Salm-Falk, gezin
De weduwe Martha Salm-Falk (in 1887 geboren in Jülich, Dld) overleefde met twee thuiswonende kinderen de jodenvervolging. Het gezin was in 1932 verhuisd van Sittard naar Oegstgeest. Vader Gustav was rijksambtenaar geweest en al in 1935 overleden.
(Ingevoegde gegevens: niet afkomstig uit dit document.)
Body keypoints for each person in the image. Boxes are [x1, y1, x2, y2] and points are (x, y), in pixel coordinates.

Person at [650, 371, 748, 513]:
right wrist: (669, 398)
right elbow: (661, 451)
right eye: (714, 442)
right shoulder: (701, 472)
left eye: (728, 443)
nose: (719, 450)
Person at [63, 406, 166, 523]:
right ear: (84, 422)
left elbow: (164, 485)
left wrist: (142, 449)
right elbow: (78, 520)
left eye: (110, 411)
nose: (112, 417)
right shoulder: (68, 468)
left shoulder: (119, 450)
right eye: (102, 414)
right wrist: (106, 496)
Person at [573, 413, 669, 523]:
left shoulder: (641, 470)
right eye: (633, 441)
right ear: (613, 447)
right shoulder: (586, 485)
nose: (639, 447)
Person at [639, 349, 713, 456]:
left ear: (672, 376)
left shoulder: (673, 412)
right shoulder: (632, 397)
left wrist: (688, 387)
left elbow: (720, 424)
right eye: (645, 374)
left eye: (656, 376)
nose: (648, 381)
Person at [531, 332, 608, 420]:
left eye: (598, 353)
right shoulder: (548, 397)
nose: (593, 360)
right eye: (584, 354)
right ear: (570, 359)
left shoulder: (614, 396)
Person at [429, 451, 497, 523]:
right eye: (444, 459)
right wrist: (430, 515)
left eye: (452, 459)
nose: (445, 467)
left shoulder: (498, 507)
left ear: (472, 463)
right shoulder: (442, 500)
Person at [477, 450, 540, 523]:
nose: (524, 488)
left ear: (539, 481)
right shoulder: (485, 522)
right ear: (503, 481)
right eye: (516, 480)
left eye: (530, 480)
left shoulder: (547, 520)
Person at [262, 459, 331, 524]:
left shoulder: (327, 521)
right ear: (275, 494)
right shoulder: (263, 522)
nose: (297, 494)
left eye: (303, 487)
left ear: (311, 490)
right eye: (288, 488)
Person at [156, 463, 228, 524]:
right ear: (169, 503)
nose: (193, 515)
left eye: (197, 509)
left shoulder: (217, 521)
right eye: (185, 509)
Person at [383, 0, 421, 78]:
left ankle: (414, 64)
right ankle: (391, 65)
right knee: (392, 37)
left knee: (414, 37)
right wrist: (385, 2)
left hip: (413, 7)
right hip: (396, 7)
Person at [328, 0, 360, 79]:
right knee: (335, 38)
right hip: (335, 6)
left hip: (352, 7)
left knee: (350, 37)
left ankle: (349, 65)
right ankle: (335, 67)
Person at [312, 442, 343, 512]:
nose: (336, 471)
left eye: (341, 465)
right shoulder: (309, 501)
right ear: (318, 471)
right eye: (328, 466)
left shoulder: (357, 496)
Martha Salm werd door Sara Talboo-Lafeber, die in Oegstgeest in dezelfde straat woonde, ondergebracht bij het echtpaar Jaap en Els van Beek-Filippo in Warmond. Haar zoon Eduart (1920) zat ondergedoken in Leiden. Martha kreeg in de Hongerwinter iedere maand een extra pakket van de illegaliteit, mogelijk van het Nationaal Steunfonds.
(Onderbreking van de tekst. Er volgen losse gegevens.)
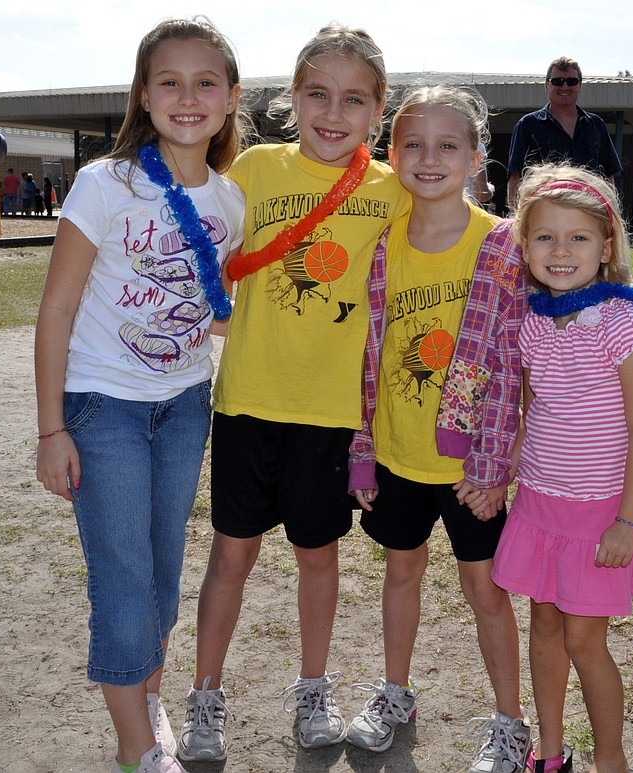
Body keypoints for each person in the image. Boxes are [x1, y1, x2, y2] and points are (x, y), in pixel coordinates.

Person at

Martha overleed in 1955. Eduart overleefde ook de de oorlog; hij overleed in 1976. De twee oudste kinderen waren al uit huis en hebben de oorlog eveneens overleefd.
Bron: Het onderduikverhaal is verteld door Els van Beek-Filippo en opgetekend door Ineke Jansen-Jonker. Het is te lezen in het boek van André van Noort en Mathieu Fannee, Warmond in de Tweede Wereldoorlog. Uitgave van het Historisch Genootschap Warmelda 2020, 24. Eerder gepubliceerd in De Hekkesluiter jaargang 8 (2011) nr. 2 en Warmondse bijdragen. Uitgave van het historisch genootschap ‘Warmelda’ 12(2015), 1-5.
Dit artikel is bijgewerkt op 6 juli 2020.